Bug #40960
client: failed to drop dn and release caps causing mds stary stacking.
0%
Description
when client get notification from MDS that a file has been deleted(via
getting CEPH_CAP_LINK_SHARED cap for inode with nlink = 0, see handle_cap_grant),
if the client hasnt touch the inode in the past, the ll_ref will be zero.
In previous code, we only call Client::unlink when ll_ref > 0, which is wrong
and will leave the dn in cache, keeping the caps and resulting the inode stays
in stray till the dn cache is dropped by kernel.
Under certain workload(write intensive and rotate intensive), this issue can cause
stray stacking to several MILLIONS and causing huge space "leaking".

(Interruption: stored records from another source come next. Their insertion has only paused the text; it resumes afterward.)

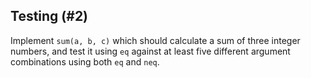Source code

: ## Testing (#2)

Implement `sum(a, b, c)` which should calculate a sum of three integer numbers,
and test it using `eq` against at least five different argument combinations
using both `eq` and `neq`.
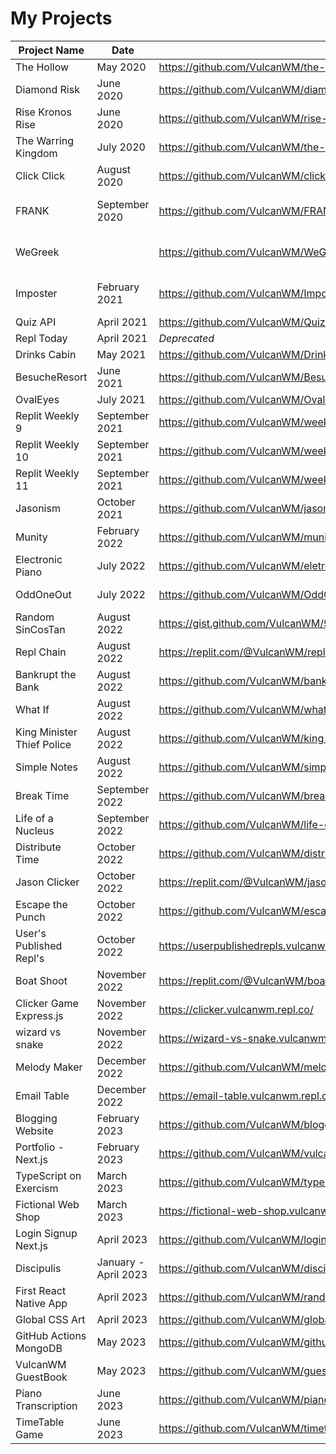 # My Projects

| Project Name | Date | Link | Tech |
| ------------ | ---- | ---- | ---- |
| The Hollow | May 2020 | https://github.com/VulcanWM/the-hollow-altogether | Python |
| Diamond Risk | June 2020 | https://github.com/VulcanWM/diamond-risk | Python |
| Rise Kronos Rise | June 2020 | https://github.com/VulcanWM/rise-kronos-rise | Python |
| The Warring Kingdom | July 2020 | https://github.com/VulcanWM/the-warring-kingdom | Python |
| Click Click | August 2020 | https://github.com/VulcanWM/click-click | HTML/CSS/JS |
| FRANK | September 2020 | https://github.com/VulcanWM/FRANK | Python, Flask, MongoDB, HTML/CSS/JS |
| WeGreek | | https://github.com/VulcanWM/WeGreek | Python, Flask, MongoDB, HTML/CSS/JS |
| Imposter | February 2021 | https://github.com/VulcanWM/Imposter | Python, Flask, MongoDB, HTML/CSS/JS |
| Quiz API | April 2021 | https://github.com/VulcanWM/Quiz-API | Flask |
| Repl Today | April 2021 | *Deprecated* | Flask |
| Drinks Cabin | May 2021 | https://github.com/VulcanWM/Drinks-Cabin | Flask |
| BesucheResort | June 2021 | https://github.com/VulcanWM/Besuche-Resort | Flask |
| OvalEyes | July 2021 | https://github.com/VulcanWM/OvalEyes | Flask |
| Replit Weekly 9 | September 2021 | https://github.com/VulcanWM/weekly-9-replit | Flask |
| Replit Weekly 10 | September 2021 | https://github.com/VulcanWM/weekly-10-replit | Flask |
| Replit Weekly 11 | September 2021 | https://github.com/VulcanWM/weekly-11-replit | Flask |
| Jasonism | October 2021 | https://github.com/VulcanWM/jasonism | Flask |
| Munity | February 2022 | https://github.com/VulcanWM/munity | Flask |
| Electronic Piano | July 2022 | https://github.com/VulcanWM/eletronicpiano | Flask |
| OddOneOut | July 2022 | https://github.com/VulcanWM/OddOneOut | HTML, CSS, JavaScript |
| Random SinCosTan | August 2022 | https://gist.github.com/VulcanWM/99f49e86f0cebe19c79d7272216f003a | Python |
| Repl Chain | August 2022 | https://replit.com/@VulcanWM/repl-chain?v=1 | Flask |
| Bankrupt the Bank | August 2022 | https://github.com/VulcanWM/bankrupt-the-bank | HTML, CSS, JavaScript |
| What If | August 2022 | https://github.com/VulcanWM/what-if | Flask |
| King Minister Thief Police | August 2022 | https://github.com/VulcanWM/king-minister-thief-police | Python |
| Simple Notes | August 2022 | https://github.com/VulcanWM/simplenotes | Flask |
| Break Time | September 2022 | https://github.com/VulcanWM/break-time | HTML, CSS, JavaScript |
| Life of a Nucleus | September 2022 | https://github.com/VulcanWM/life-of-a-nucleus | HTML, CSS, JavaScript |
| Distribute Time | October 2022 | https://github.com/VulcanWM/distribute-time | Flask |
| Jason Clicker | October 2022 | https://replit.com/@VulcanWM/jason-clicker | Kaboom.js |
| Escape the Punch | October 2022 | https://github.com/VulcanWM/escape-the-punch | Kaboom.js |
| User's Published Repl's | October 2022 | https://userpublishedrepls.vulcanwm.repl.co/ | Flask, GraphQL |
| Boat Shoot | November 2022 | https://replit.com/@VulcanWM/boat-shoot | Kaboom.js |
| Clicker Game Express.js | November 2022 | https://clicker.vulcanwm.repl.co/ | Express.js |
| wizard vs snake | November 2022 | https://wizard-vs-snake.vulcanwm.repl.co/ | Kaboom.js, Express.js |
| Melody Maker | December 2022 | https://github.com/VulcanWM/melody-maker/tree/main | Python, Flask |
| Email Table | December 2022 | https://email-table.vulcanwm.repl.co/ | Flask, Gmail API |
| Blogging Website | February 2023 | https://github.com/VulcanWM/blogging-website | Next.js |
| Portfolio - Next.js | February 2023 | https://github.com/VulcanWM/vulcanwm | Next.js |
| TypeScript on Exercism | March 2023 | https://github.com/VulcanWM/typescript_exercism | TypeScript |
| Fictional Web Shop | March 2023 | https://fictional-web-shop.vulcanwm.repl.co | Flask |
| Login Signup Next.js | April 2023 | https://github.com/VulcanWM/login-signup-nextjs | Next.js |
| Discipulis | January - April 2023 | https://github.com/VulcanWM/discipulis | Next.js |
| First React Native App | April 2023 | https://github.com/VulcanWM/random-app | React Native |
| Global CSS Art | April 2023 | https://github.com/VulcanWM/global-css-art | Next.js |
| GitHub Actions MongoDB | May 2023 | https://github.com/VulcanWM/github-actions-mongodb | Node.js |
| VulcanWM GuestBook | May 2023 | https://github.com/VulcanWM/guest-book | Next.js |
| Piano Transcription | June 2023 | https://github.com/VulcanWM/piano-transcription | Python |
| TimeTable Game | June 2023 | https://github.com/VulcanWM/timetable-game | Svelte |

2019-07-24 02:09:03.527 7eff12ffd700 5 client.231690 handle_cap_grant on in 0x1000000279f mds.0 seq 3 caps now pAsLsXsFscr was pAsXsFscr (stale) 2019-07-24 02:09:03.527 7eff12ffd700 10 client.231690 update_inode_file_time 0x1000000279f.head(faked_ino=0 ref=1 ll_ref=0 cap_refs={} open={} mode=100644 size=0/0 nlink=0 btime=0.000000 mtime=2019-07-24 02:04:01.319475 ctime=2019-07-24 02:04:01.326440 caps=pAsXsFscr(0=pAsXsFscr) objectset[0x1000000279f ts 0/0 objects 0 dirty_or_tx 0] parents=0x1000000279d.head["b"] 0x7eff18002940) pAsXsFscr ctime 2019-07-24 02:09:02.074122 mtime 2019-07-24 02:04:01.319475 2019-07-24 02:09:03.527 7eff12ffd700 10 client.231690 grant, new caps are Ls
Reproduce:
I have two client(14.2.2 fuse) mounting same ceph-fs,
/mnt/xiaoxi has 3 files, a, b and c.
Client A:
ls /mnt/xiaoxi
Client B:
ls /mnt/xiaoxi
Client A:
rm /mnt/xiaoxi/b
Client B(right after the rm):
ls /mnt/xiaoxi
After that, the b will stay in stray forever as client B holding pAsLsXsFscr, Client A does release all its caps
Related issues
History
#1 Updated by Xiaoxi Chen over 4 years ago
- File Screen Shot 2019-07-25 at 10.30.22 PM.png View added
#2 Updated by Patrick Donnelly over 4 years ago
- Status changed from New to Fix Under Review
- Target version set to v15.0.0
- Start date deleted (
07/25/2019) - Backport changed from nautilus,mimic to nautilus,mimic,luminous
- Pull request ID set to 29321
#3 Updated by Patrick Donnelly over 4 years ago
- Subject changed from client failed to drop dn and release caps causing mds stary stacking. to client: failed to drop dn and release caps causing mds stary stacking.
- Status changed from Fix Under Review to Pending Backport
- Component(FS) deleted (
ceph-fuse)
#4 Updated by Xiaoxi Chen over 4 years ago
- Copied to Backport #41000: luminous: client: failed to drop dn and release caps causing mds stary stacking. added
#5 Updated by Xiaoxi Chen over 4 years ago
- Copied to Backport #41001: mimic: client: failed to drop dn and release caps causing mds stary stacking. added
#6 Updated by Xiaoxi Chen over 4 years ago
- Copied to Backport #41002: nautilus:client: failed to drop dn and release caps causing mds stary stacking. added
#7 Updated by Xiaoxi Chen over 4 years ago
some more background of this issue is under
https://tracker.ceph.com/issues/38679#note-9
#8 Updated by Nathan Cutler over 4 years ago
- Status changed from Pending Backport to Resolved
While running with --resolve-parent, the script "backport-create-issue" noticed that all backports of this issue are in status "Resolved" or "Rejected".